Lake in Saskatchewan, Canada

Crean Lake is a large lake in the Canadian province of Saskatchewan entirely within Prince Albert National Park. There are no roads to the lake and access is by watercraft from Hanging Heart Lakes or from hiking and cross-country ski trails. Activities include fishing, boating, and camping at several rustic campgrounds scattered around the lake.

Crean Lake's outflow is Crean River, which is a tributary of the MacLennan River. Crean Channel from Hanging Heart Lakes is the primary inflow.

== Description ==
Crean Lake, which is surrounded by boreal forest, is the largest lake within Prince Albert National Park. It has an area of 12550.7 ha and a shoreline of 79 km. Other large lakes nearby include Montreal to the east, Kingsmere to the west, and Waskesiu to the south. Crean River, the lake's outflow, exits from the eastern shore and flows northeast where it meets MacLennan River west of Montreal Lake. MacLennan River flows into Montreal Lake which is within the Churchill River drainage basin.

Over the winter of 1958–59, a dam was built at the lake's outflow. It was built "to increase public access to the lake and to increase water depths over lake trout shoals". The increased water levels caused "accelerated erosion" of the lake's shoreline. Over time, though, recession rates have declined as water levels stabilised.

== Recreation ==
Crean Lake, and its amenities, is accessed by watercraft from Crean Channel which flows in from Hanging Heart Lakes. Highway 204 provides access to Hanging Hearts Lake Marina at the southern end of Hanging Heart Lakes. Activities at Crean Lake include fishing, swimming, boating, and camping. Fishing is permitted on the lake from the Saturday before Victoria Day to Labour Day. A 19 km long round-trip cross-country ski trail begins 500 m south of Birch Bay Beach at Waskesiu Lake, runs north of Hanging Heart Lakes, and ends at Crean Lake Day Use Area at Crean Channel.

Crean Lake has four "backcountry" campgrounds which are accessed by watercraft only.

- Crean Kitchen Campground is on the northern shore of Crean Channel at the south-western part of Crean Lake. It has a picnic area, three campsites, and a kitchen shelter.

- Chipewyan Campground is on the western shore of Crean Lake. It has three campsites and a beach for swimming.

- Moose Bay Campground is on the sheltered Moose Bay at the north-western part of Crean Lake. It has two campsites and a sheltered kitchen.

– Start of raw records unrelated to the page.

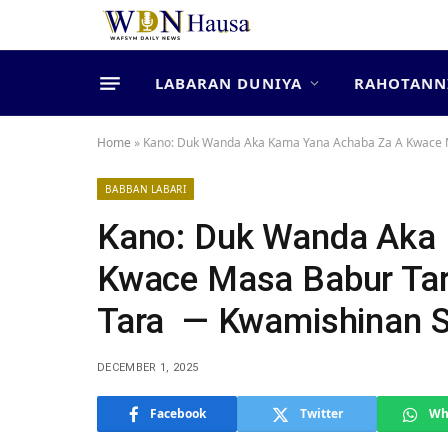
LABARAN DUNIYA
RAHOTANN
Home
»
‎Kano: Duk Wanda Aka Kama Yana Achaba Za A Kwace M
BABBAN LABARI
‎Kano: Duk Wanda Aka
Kwace Masa Babur Tar
Tara ‎ ‎— Kwamishinan S
DECEMBER 1, 2025
Facebook
Twitter
Wh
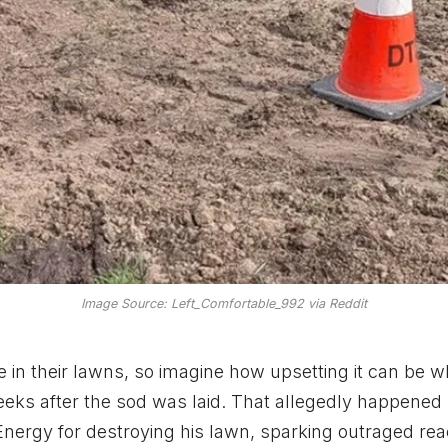
Image Source: Left_Comfortable_992 via Reddit
 in their lawns, so imagine how upsetting it can be 
ks after the sod was laid. That allegedly happened
ergy for destroying his lawn, sparking outraged rea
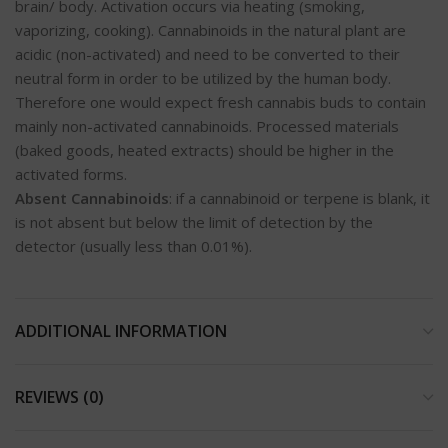
brain/ body. Activation occurs via heating (smoking,
vaporizing, cooking). Cannabinoids in the natural plant are
acidic (non-activated) and need to be converted to their
neutral form in order to be utilized by the human body.
Therefore one would expect fresh cannabis buds to contain
mainly non-activated cannabinoids. Processed materials
(baked goods, heated extracts) should be higher in the
activated forms.
Absent Cannabinoids
: if a cannabinoid or terpene is blank, it
is not absent but below the limit of detection by the
detector (usually less than 0.01%).
ADDITIONAL INFORMATION
REVIEWS (0)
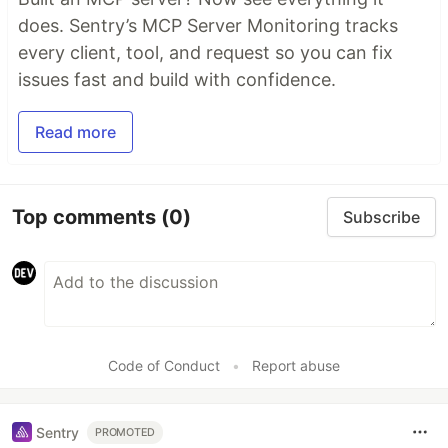
does. Sentry’s MCP Server Monitoring tracks
every client, tool, and request so you can fix
issues fast and build with confidence.
Read more
Top comments
(0)
Subscribe
Code of Conduct
•
Report abuse
Sentry
PROMOTED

- Big Island Campground is on Big Island near Crean Lake's eastern shore. It has a sheltered kitchen and three campsites.

== Fish species ==
Fish commonly found in Crean Lake include northern pike, walleye, lake trout, yellow perch, and lake whitefish. The lake trout were commercially fished to near-extinction in the first part of the 20th century; there is currently a prohibition on fishing lake trout in Crean Lake.